THE CHAIR: Any other discussion?
NOLAN YOUNG: Just so I understand this here lengthy motion, what we’re asking is to get an update on things that were discussed last meeting, on things that the department’s doing? Is that what you’re asking?
THE CHAIR: I’m going to allow MLA Regan to comment on the motion as it’s on the floor.
KELLY REGAN: I think the second sentence, the letter should note, We understand next year’s budget is being prepared, and we want to bring these recommendations made by our witnesses directly to the minister’s attention. That’s what we’re asking. We want to make sure she knows this is what they said at committee.
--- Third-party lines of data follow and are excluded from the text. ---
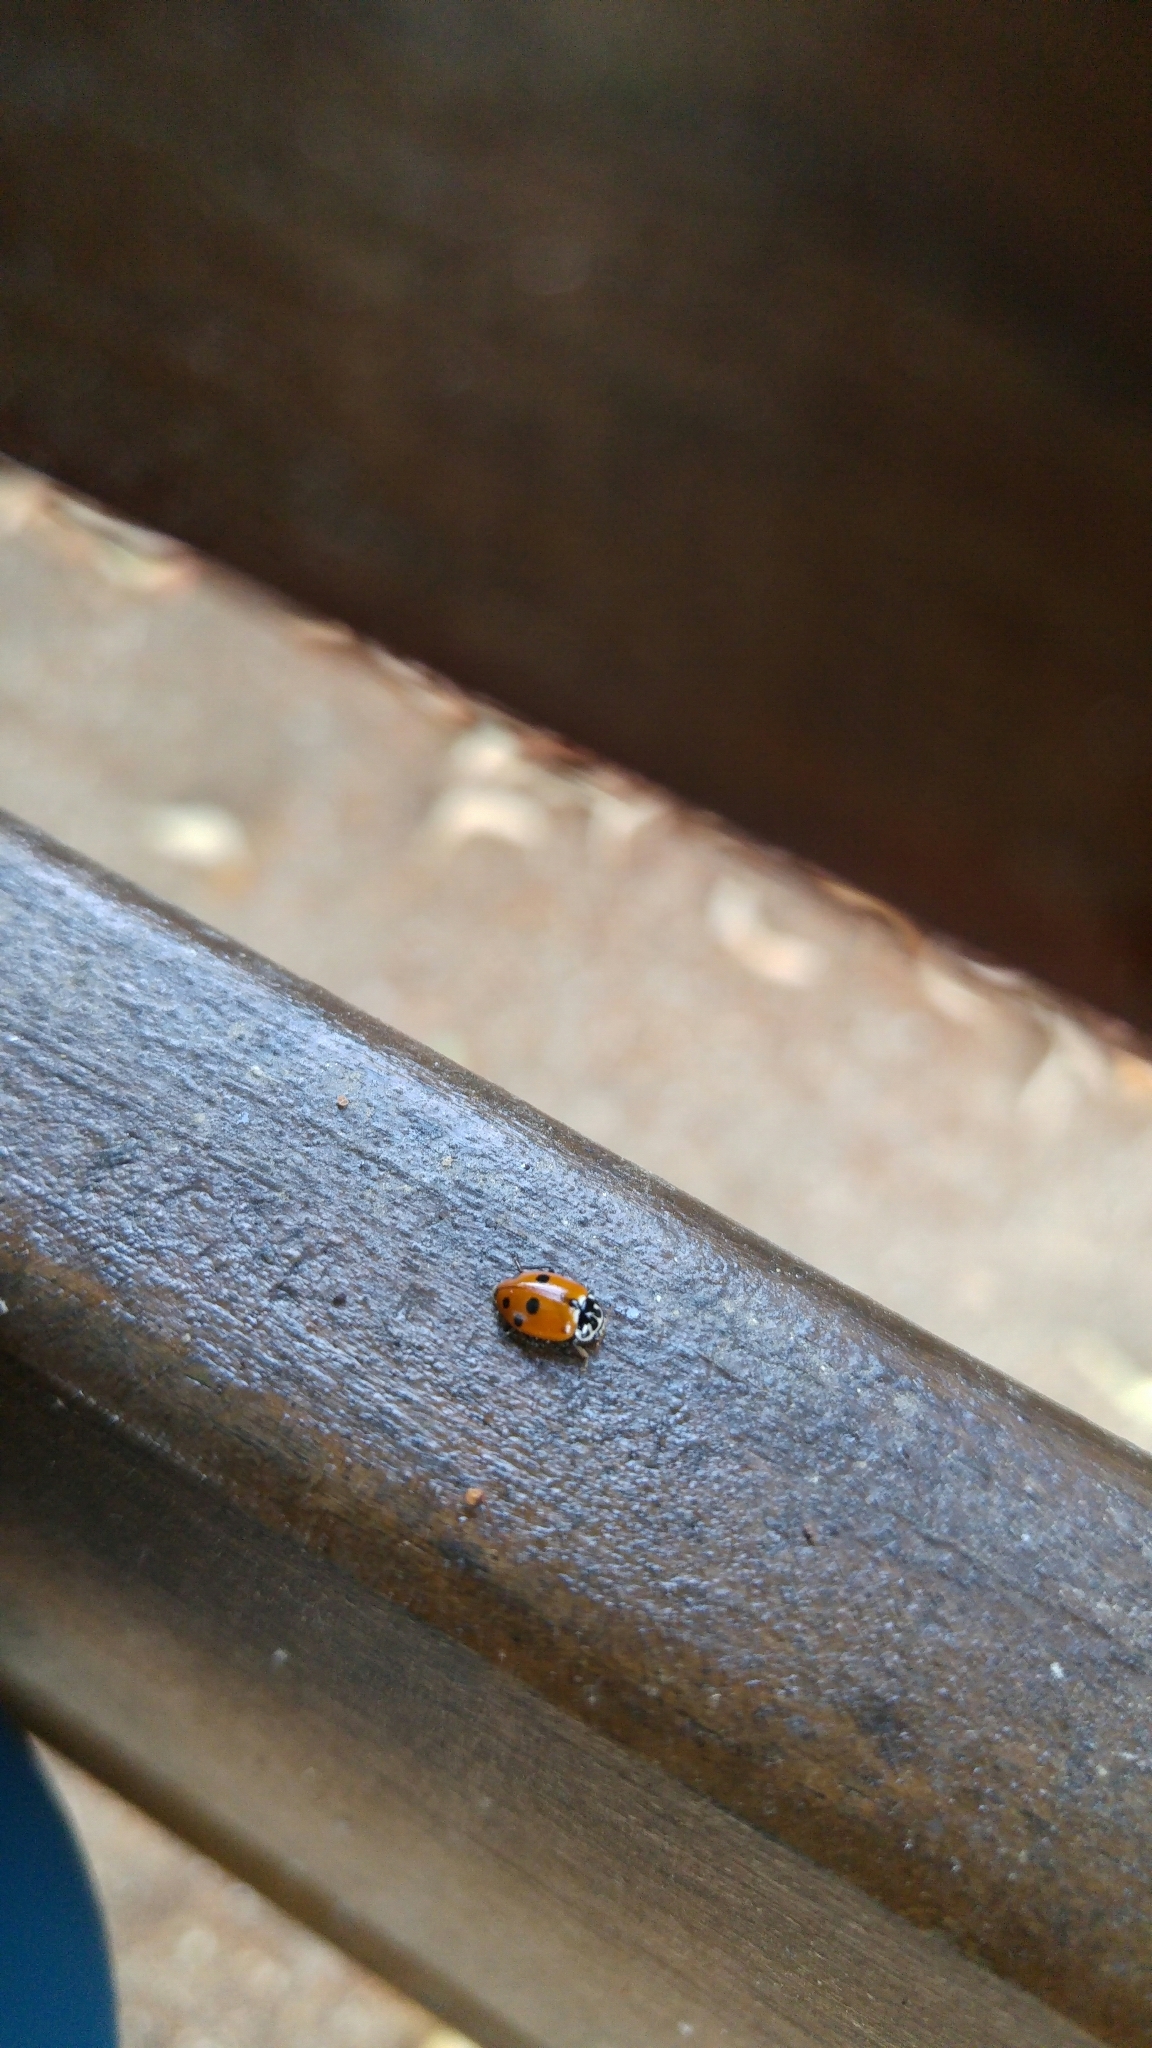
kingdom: Animalia
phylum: Arthropoda
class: Insecta
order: Coleoptera
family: Coccinellidae
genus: Hippodamia
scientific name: Hippodamia variegata
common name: Ladybird beetle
DANIELLE BARKHOUSE: I’m just wondering - I’d like to deal with this at the next one. We were given this five minutes ago. I want to read it, but I want to check my notes at home. I have some meetings coming up with some people who actually do this for a living. I would like to table this until next meeting, please and thank you.
THE CHAIR: Just for clarity, are you moving to table this until the January 9th meeting?
DANIELLE BARKHOUSE: Yes.
THE CHAIR: It’s a motion to table.
All those in favour? Contrary minded? Thank you.
The motion is carried.
It will be tabled and be on the January 9th agenda. Just for clarity, the Legislative Counsel was confirming with me it was not debatable. That’s why I didn’t ask.
Any other business?
The next meeting: Tuesday, January 9, 2024 from 1:00 p.m. until I believe - is it 2:00 p.m.? (Interruption)
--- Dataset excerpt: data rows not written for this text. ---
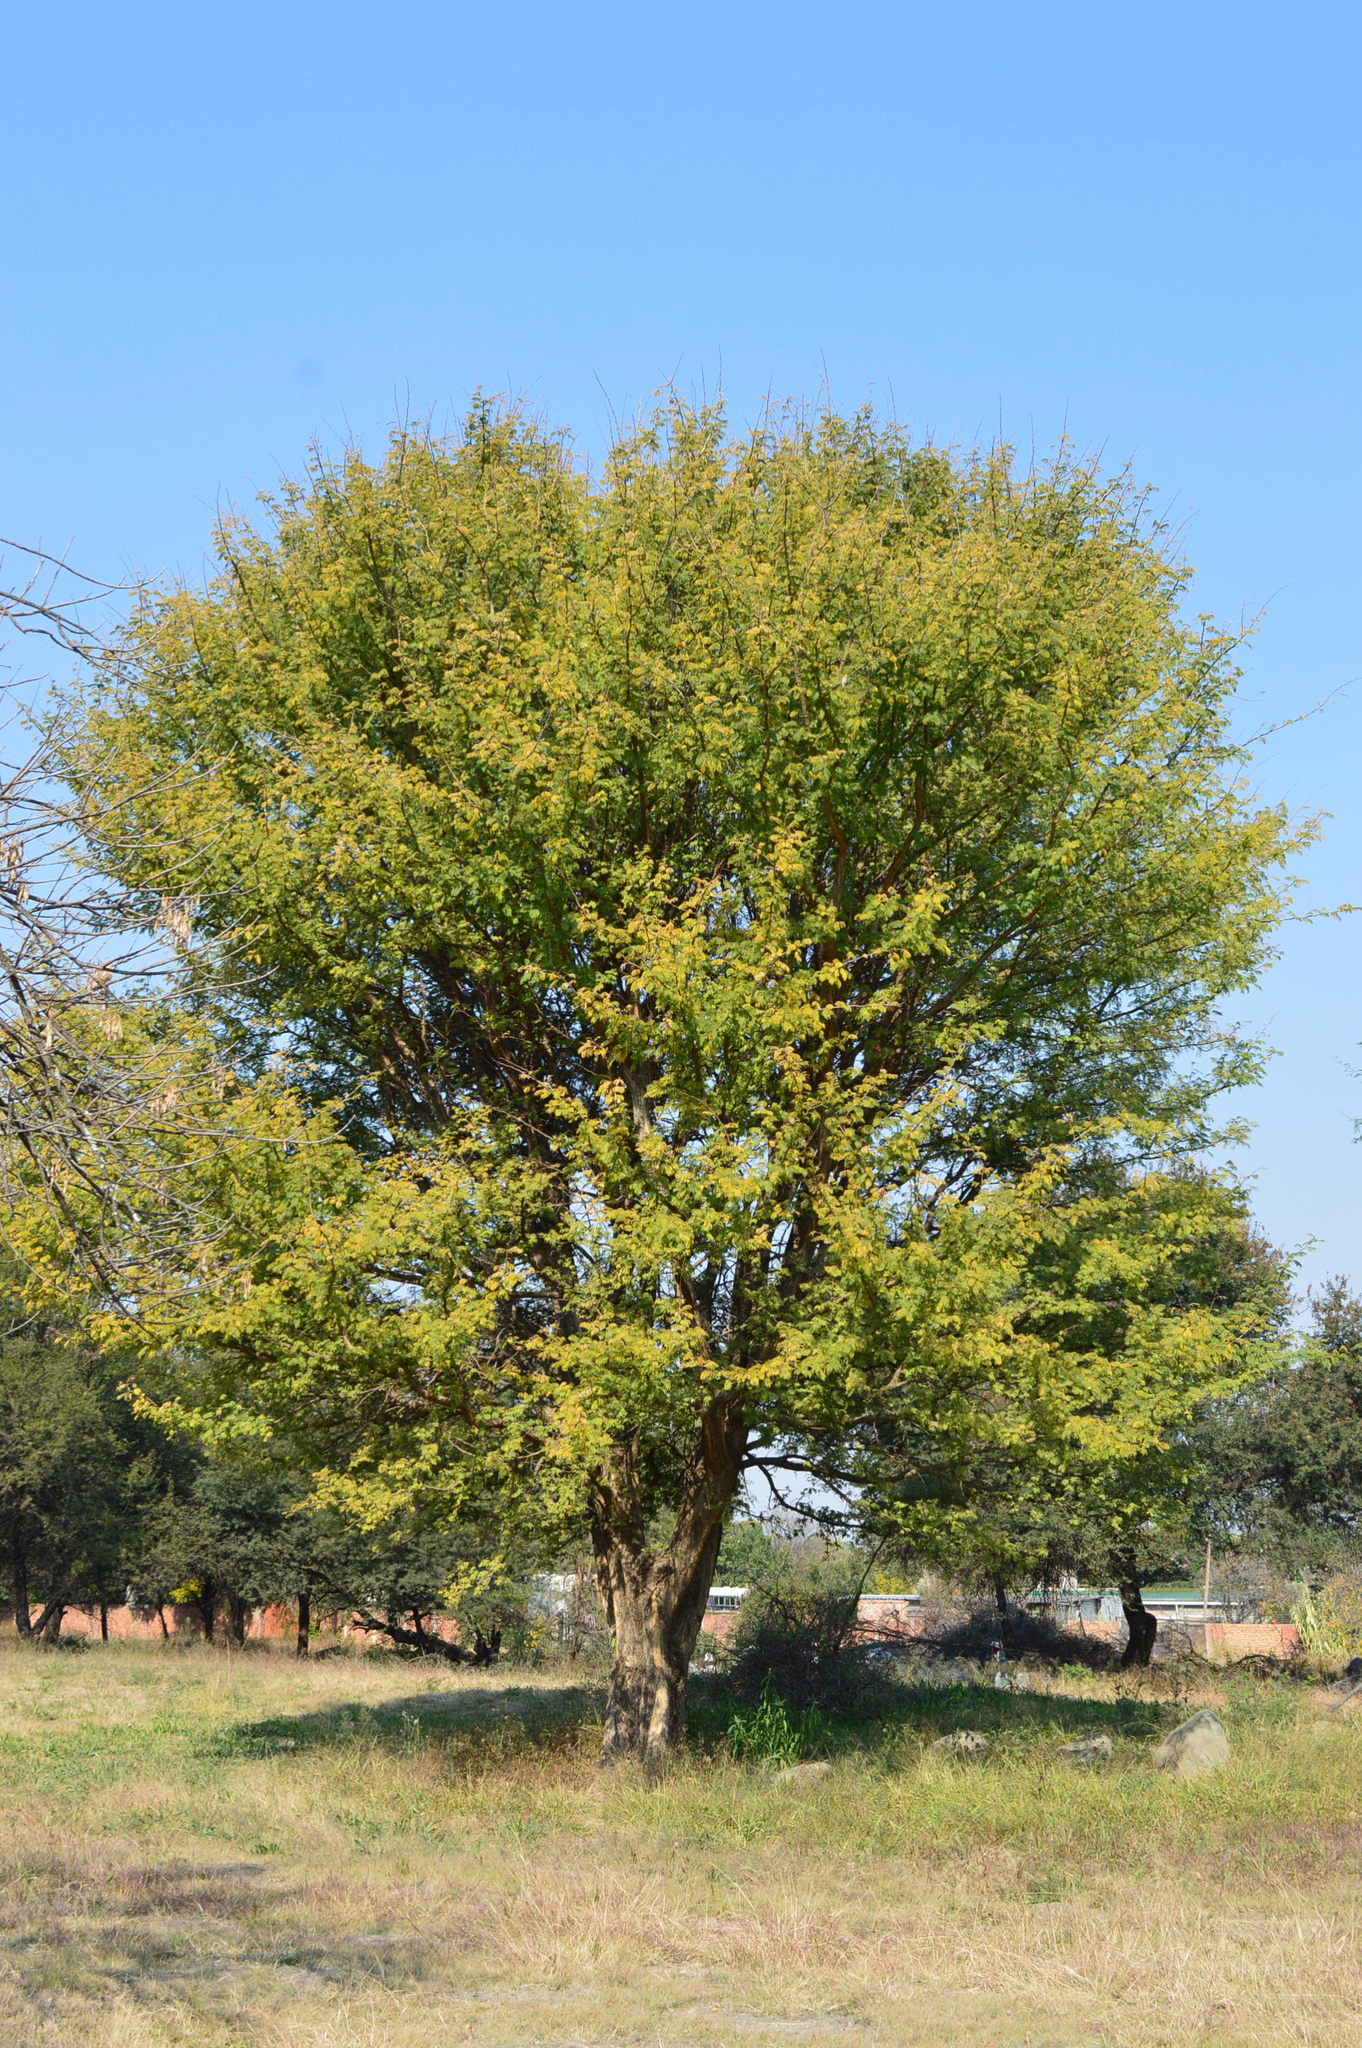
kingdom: Plantae
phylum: Tracheophyta
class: Magnoliopsida
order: Fabales
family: Fabaceae
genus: Senegalia
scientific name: Senegalia galpinii
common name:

THE CHAIR: If this is an agenda setting, agenda setting is in public?
JUDY KAVANAGH: They are public, but they’re only one hour long.
THE CHAIR: Okay, this motion will be on the agenda for that? This will still be on the January 9th meeting from 1:00 p.m. to 2:00 p.m. It’s agenda setting.
Any questions? All right. Then this meeting is . . .
JUDY KAVANAGH: The committee can decide to have a two-hour meeting if they want.
THE CHAIR: I’m being told . . .
SUSAN LEBLANC: Let’s not. (Laughter)
THE CHAIR: Okay. I’ll leave it alone. I’ll do what I was about to say.
The meeting’s adjourned.
[The committee adjourned at 2:54 p.m.]